Cool Tips for a Hot Summer
As a Certified Energy Manager, Klindworth specializes in managing large facilities, but also offers tips for homeowners who want to save energy and reduce their greenhouse gas emissions. Air conditioning and heating consume about 70% of the average electric use, so he focuses on cost-effective ways to cut cooling costs:
• Keep the fan set on AUTO so it runs only when the compressor clicks on.
• Change air filters at least monthly during the summer. When air flow is restricted, the system must work harder. Severely clogged filters can cause ice to grow on evaporator coils and cause major damage.
• Have the evaporator coils checked and cleaned annually.
• Reset the thermostat to 78 degrees, and two to five degrees higher if you’re gone for the day. Cooling costs can be cut nearly in half if you keep your house at 78 instead of 70 degrees. Don’t turn the system off entirely, though. Keep the temperature at 84 to prevent indoor humidity from getting too high.
• Check to make sure your thermostat is working right. Use another thermometer to confirm the inside temperatures – some thermostats may be off by as much as 10 degrees.
• Consider replacing your air conditioning system if it is more than 10 years old or has a SEER rating of less than 10.
• Check for duct leaks, which account for about 20% of consumption in the average Florida home.
• Have refrigerant levels checked. A field study of residential air conditioners found 27% of them undercharged – and 27% overcharged. Overcharging the unit is worse because it pulls more power and restricts the unit’s cooling ability, as well as stressing the compressor and limiting its lifespan.
• Never close vents or keep doors to unused rooms closed. Older energy-savings tips recommended closing rooms, but newer research shows that it causes areas of negative pressure where warm, moist air is pulled in and airflow across the evaporator coil is reduced. It costs more to close off a room or a vent than it does to keep it cool!
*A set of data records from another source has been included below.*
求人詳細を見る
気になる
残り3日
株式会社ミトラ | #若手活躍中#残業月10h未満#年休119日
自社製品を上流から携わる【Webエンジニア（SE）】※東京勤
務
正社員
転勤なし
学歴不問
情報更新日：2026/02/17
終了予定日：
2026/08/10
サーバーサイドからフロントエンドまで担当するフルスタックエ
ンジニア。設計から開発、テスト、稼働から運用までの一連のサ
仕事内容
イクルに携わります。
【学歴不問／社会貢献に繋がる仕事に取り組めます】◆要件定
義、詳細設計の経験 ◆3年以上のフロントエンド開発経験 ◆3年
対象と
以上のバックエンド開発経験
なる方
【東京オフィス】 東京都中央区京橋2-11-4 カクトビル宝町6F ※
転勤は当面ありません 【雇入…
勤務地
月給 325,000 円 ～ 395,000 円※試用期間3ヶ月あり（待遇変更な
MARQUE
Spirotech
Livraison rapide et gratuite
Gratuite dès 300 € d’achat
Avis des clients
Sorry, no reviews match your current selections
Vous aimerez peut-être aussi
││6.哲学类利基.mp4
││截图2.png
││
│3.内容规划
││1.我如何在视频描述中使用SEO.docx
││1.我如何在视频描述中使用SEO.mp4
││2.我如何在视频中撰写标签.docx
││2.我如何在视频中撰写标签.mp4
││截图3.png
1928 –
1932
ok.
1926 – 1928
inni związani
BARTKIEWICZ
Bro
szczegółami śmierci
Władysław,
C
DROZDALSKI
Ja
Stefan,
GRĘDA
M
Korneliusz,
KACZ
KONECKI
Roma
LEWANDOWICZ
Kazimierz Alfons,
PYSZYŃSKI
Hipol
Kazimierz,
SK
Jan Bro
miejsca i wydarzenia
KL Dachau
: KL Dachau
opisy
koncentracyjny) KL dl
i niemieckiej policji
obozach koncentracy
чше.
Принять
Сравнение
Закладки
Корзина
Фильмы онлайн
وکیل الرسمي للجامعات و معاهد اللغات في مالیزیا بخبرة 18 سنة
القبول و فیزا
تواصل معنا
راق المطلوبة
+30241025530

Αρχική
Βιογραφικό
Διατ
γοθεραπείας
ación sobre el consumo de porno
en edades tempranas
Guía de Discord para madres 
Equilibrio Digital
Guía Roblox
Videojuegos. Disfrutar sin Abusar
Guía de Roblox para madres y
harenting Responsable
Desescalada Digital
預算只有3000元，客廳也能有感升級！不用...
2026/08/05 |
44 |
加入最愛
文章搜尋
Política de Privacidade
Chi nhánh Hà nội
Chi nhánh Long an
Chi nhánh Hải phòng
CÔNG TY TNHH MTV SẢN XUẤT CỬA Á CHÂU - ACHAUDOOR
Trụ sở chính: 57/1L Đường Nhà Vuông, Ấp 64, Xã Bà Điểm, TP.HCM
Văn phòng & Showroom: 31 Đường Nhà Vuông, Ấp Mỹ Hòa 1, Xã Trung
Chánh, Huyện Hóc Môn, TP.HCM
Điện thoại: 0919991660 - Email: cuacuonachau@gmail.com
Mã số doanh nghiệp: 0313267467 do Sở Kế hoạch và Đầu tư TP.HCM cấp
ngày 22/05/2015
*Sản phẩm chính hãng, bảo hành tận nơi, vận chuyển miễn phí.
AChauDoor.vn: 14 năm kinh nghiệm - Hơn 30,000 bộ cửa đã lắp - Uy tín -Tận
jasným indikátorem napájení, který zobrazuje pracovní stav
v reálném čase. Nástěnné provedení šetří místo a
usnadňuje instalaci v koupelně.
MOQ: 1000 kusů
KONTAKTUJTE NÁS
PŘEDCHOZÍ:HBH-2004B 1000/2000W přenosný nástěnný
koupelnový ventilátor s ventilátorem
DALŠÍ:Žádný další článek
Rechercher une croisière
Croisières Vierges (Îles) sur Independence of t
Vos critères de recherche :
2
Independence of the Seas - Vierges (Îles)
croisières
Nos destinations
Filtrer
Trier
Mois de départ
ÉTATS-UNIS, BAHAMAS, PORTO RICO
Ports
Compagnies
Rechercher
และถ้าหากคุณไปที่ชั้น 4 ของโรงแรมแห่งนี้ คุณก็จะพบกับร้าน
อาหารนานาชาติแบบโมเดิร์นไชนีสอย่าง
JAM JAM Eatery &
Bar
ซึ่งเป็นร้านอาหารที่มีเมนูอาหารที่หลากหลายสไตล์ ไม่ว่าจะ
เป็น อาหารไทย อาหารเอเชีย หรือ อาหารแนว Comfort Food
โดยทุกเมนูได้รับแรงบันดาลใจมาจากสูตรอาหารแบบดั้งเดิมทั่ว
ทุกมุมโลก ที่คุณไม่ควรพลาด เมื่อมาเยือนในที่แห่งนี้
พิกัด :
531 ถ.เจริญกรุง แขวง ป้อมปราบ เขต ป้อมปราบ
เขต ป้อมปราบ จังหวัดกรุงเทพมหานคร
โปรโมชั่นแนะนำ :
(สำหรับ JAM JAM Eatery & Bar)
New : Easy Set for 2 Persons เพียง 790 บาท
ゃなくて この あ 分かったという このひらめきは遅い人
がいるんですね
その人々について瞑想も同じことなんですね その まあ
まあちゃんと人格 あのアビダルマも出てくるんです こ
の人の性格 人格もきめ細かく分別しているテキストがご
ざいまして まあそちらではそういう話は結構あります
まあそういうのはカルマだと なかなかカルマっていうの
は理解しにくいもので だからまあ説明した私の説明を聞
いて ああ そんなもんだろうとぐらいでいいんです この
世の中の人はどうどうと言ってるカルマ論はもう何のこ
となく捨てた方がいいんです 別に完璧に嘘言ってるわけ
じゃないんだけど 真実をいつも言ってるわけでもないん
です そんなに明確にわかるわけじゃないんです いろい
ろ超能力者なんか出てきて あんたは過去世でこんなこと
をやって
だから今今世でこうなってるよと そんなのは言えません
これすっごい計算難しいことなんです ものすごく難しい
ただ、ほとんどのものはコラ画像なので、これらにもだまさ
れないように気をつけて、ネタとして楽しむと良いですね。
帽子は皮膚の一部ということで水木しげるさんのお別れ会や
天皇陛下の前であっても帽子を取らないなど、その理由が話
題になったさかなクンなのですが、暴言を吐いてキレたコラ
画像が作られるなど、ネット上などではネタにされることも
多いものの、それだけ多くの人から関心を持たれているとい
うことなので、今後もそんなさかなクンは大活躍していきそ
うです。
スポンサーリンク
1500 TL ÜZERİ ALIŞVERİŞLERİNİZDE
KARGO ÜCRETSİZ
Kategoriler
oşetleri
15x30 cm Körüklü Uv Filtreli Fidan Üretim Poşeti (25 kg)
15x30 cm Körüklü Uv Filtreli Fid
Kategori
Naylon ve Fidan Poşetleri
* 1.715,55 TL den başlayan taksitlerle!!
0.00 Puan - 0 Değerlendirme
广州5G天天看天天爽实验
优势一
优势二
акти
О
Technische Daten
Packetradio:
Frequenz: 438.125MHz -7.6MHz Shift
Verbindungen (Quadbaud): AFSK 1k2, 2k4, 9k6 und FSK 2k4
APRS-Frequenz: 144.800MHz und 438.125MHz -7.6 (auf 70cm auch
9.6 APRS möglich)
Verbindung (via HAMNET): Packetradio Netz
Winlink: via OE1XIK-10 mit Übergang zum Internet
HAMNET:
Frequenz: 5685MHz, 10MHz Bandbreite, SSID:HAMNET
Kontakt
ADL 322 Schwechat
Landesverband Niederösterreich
• Window air conditioner units can be cost-effective if they are used to cool one or two rooms – but not if multiple units run all summer to keep an entire house cool.
• Protect living areas, particularly those near sliding glass doors, from direct sun. If you cool those areas to be comfortable enough to enjoy, the whole house will be cooler than necessary.
• Plant shade trees, which can reduce air conditioning costs by up to 30%.
Other important tips to keep your cool this summer:
• Consider replacing the ancient refrigerator running in your garage. Old refrigerators may run forever, but they’re not efficient. A new high-efficiency refrigerator running in your air-conditioned kitchen costs $5 or $6 a month to operate, an older unit running in a hot garage may cost up to $50 a month.
• Check the water temperature in your dishwasher. Ten gallons of water at 120 degrees costs about 16 cents to heat. The same water costs 25 cents at 160 degrees – plus you have to pay to cool it back down.
• Minimize heat from cooking. Use a microwave or crock pot instead of an oven. Never boil water in an open pan. Turn off heating elements on electric stoves shortly before you’re finished cooking – they’ll stay hot enough to finish the job without wasting electricity.
• If your dryer is in an air-conditioned utility room, run it at night when it’s cooler. It uses powerful fans to pull air past your clothes – but it can use an entire house-full of air in 60 minutes.